Es fällt schwer, so ein Urteil zu akzeptieren. Eltern trauern um ihre 15-jährige Tochter, die - so ihr Verdacht - sich möglicherweise umgebracht hat. Um Gewissheit zu erhalten, verlangen sie Einblick in das Facebook-Konto ihres Kindes - doch Facebook weigert sich. Das Kammergericht Berlin hat dem Unternehmen nun recht gegeben: Die Vertraulichkeit der Kommunikation ihrer sogenannten Facebook-Freunde überwiegt, die engste Familie bleibt rechtlos. Ein irritierendes Ergebnis.
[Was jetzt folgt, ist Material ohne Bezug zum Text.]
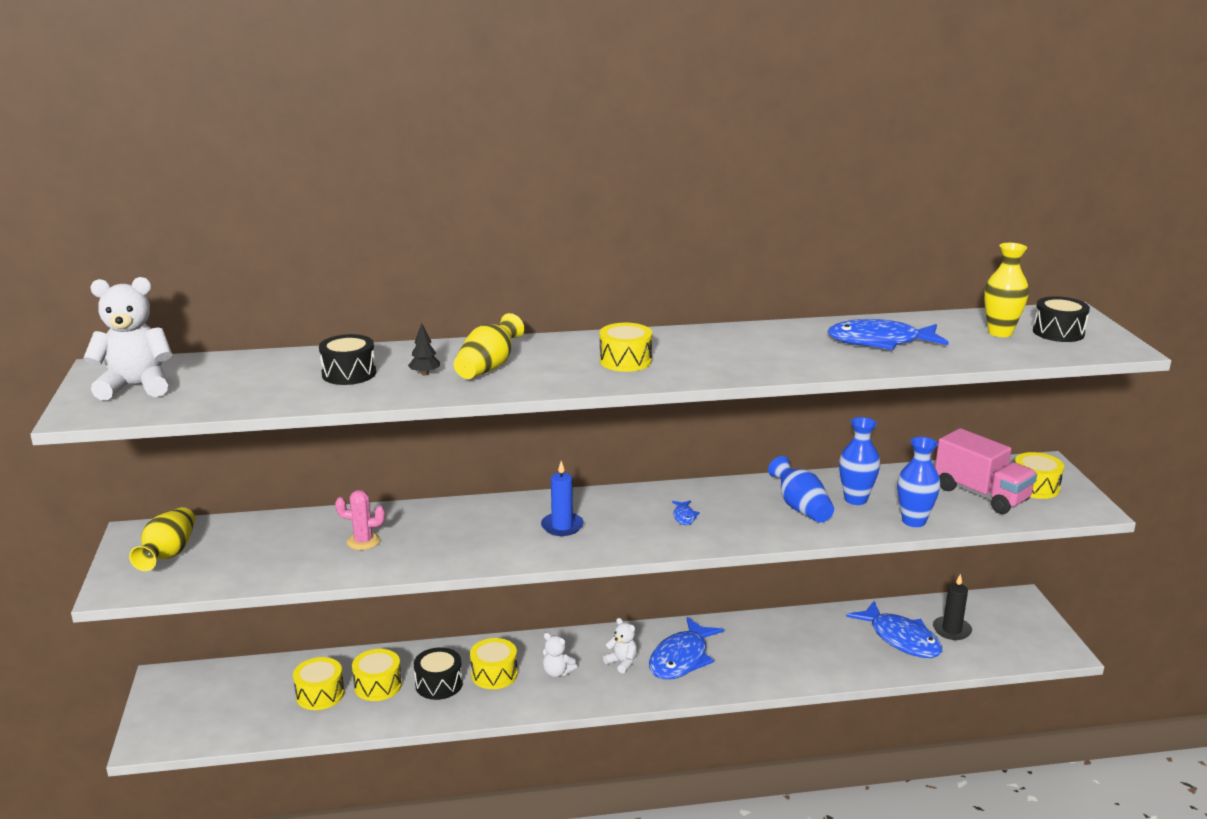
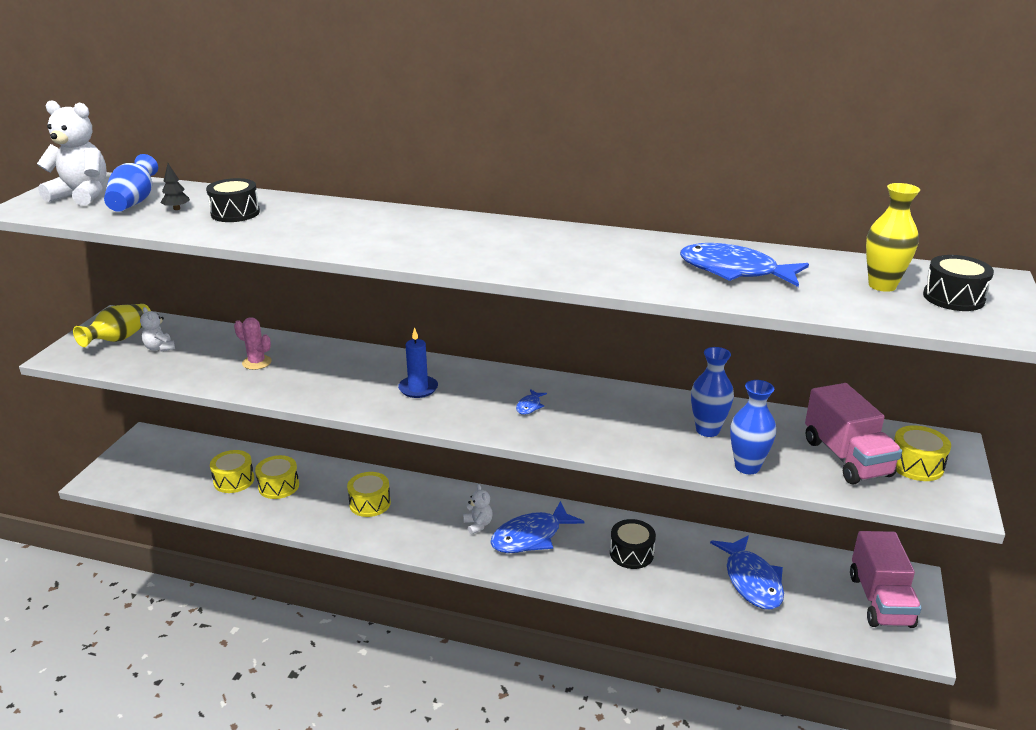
camera: 25 degrees right, 5 degrees up
(425, 374) = (290, 224): black tree -> black tree (176, 209)
(439, 684) = (322, 499): black drum -> black drum (631, 553)
(488, 367) = (346, 228): yellow vase -> none
(557, 672) = (419, 517): white teddy bear -> white teddy bear (159, 348)
(625, 361) = (466, 244): yellow drum -> none
(800, 507) = (645, 425): blue vase -> blue vase (134, 202)
(951, 630) = (811, 588): black candle -> none
(1010, 624) = (880, 600): none -> pink truck

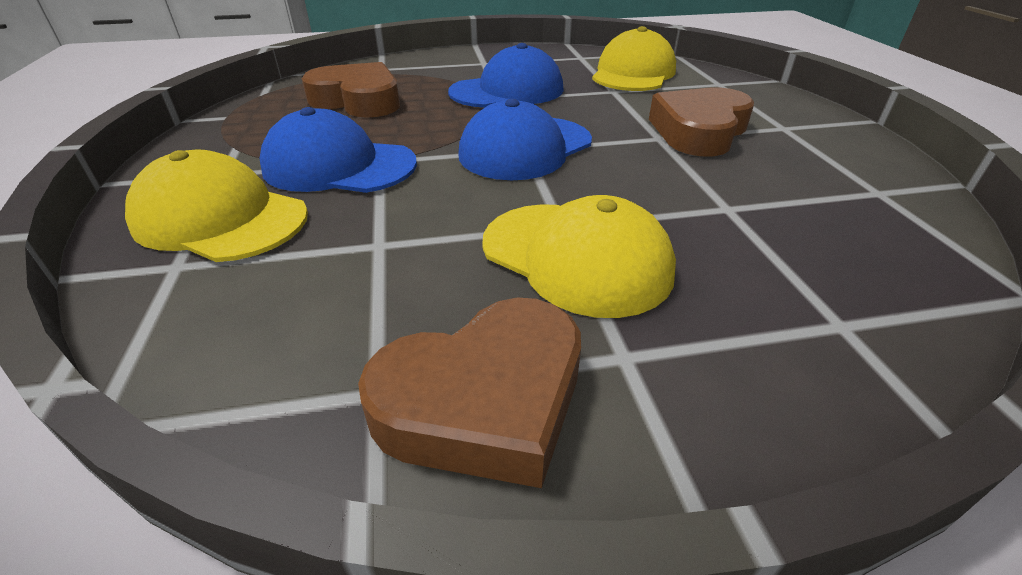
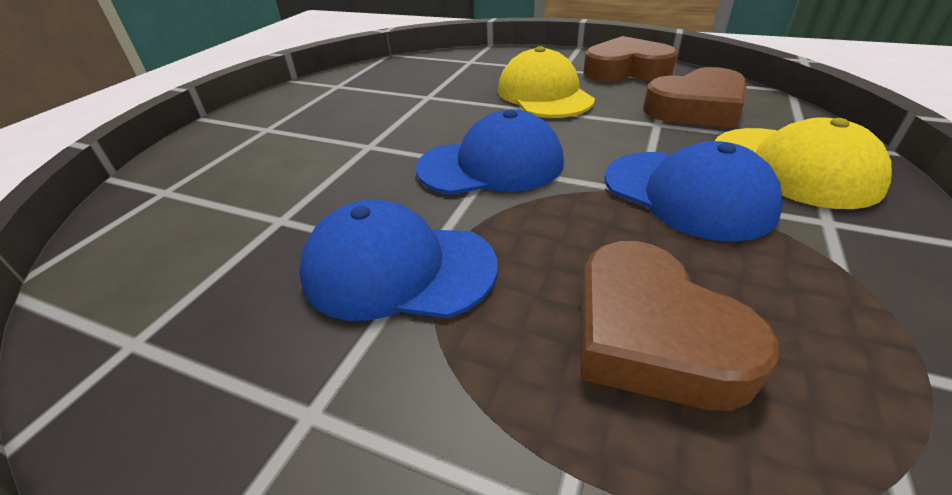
camera: 145 degrees left, 0 degrees up
(633, 73) = (185, 248): yellow cap -> none
(699, 131) = (329, 142): brown heart -> brown heart (696, 108)

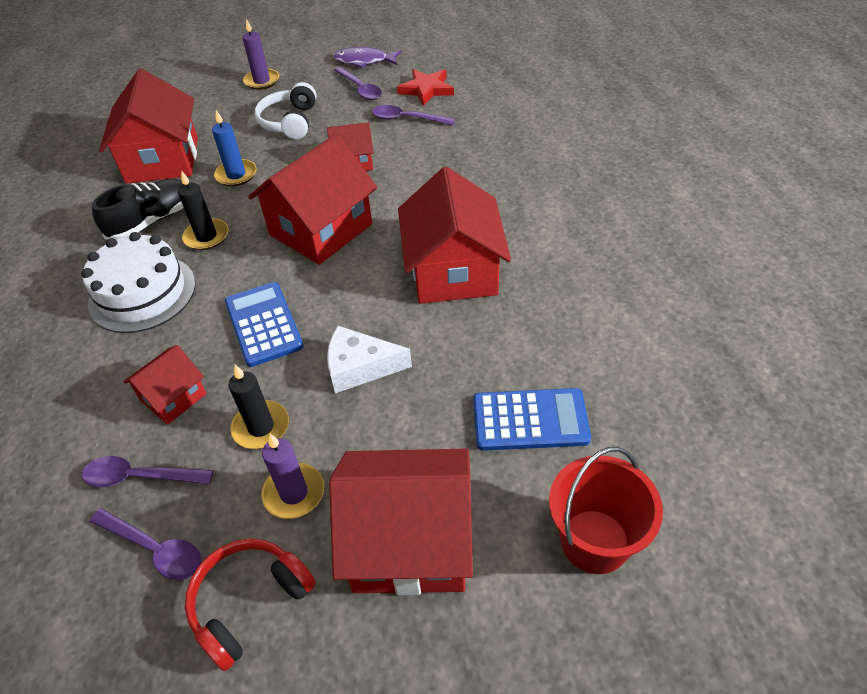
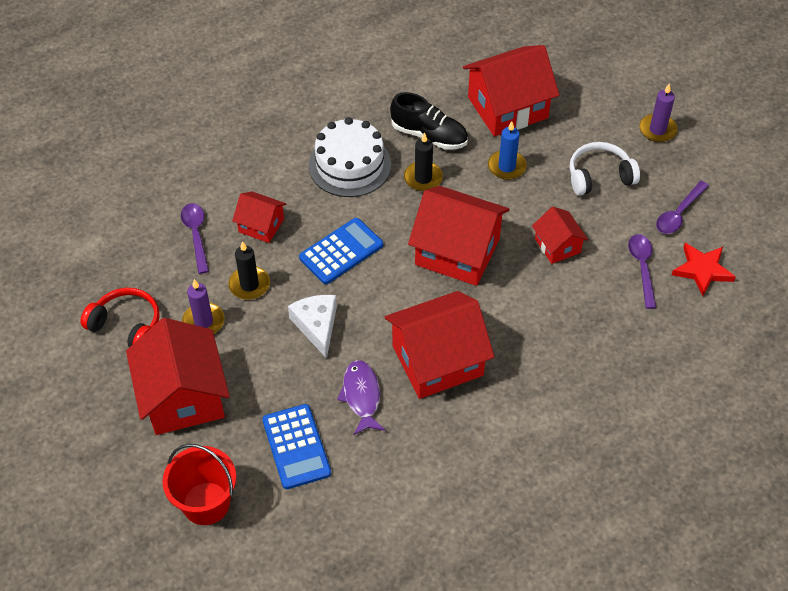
camera: 70 degrees right, 5 degrees up
(155, 549) = (150, 265): purple spoon -> none
(363, 61) = (732, 200): purple fish -> purple fish (361, 396)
Die Berliner Richter haben das Dilemma zwar wahrgenommen, sahen sich aber an den Schutz des Fernmeldegeheimnisses gebunden - weil zum "digitalen Erbe" nichts im Gesetz steht. Tatsächlich ist es die Untätigkeit des Gesetzgebers, die den Keim zu diesem unbefriedigenden Urteil gelegt hat. Seit Jahren schon fordern Fachleute, das Erbrecht müsse dem digitalen Zeitalter angepasst werden, weil es aus einer Zeit stammt, in der gerade mal das Telefon erfunden war. Der Bundesregierung lag 2013 ein Papier des Deutschen Anwaltvereins vor, das ebenjenes Problem präzise vorhergesagt hatte, an dem die Klage gescheitert ist. Man sah keinen Regelungsbedarf. Die Folge: Trauernde Eltern müssen sich durch die Instanzen kämpfen, um Klarheit zu erhalten.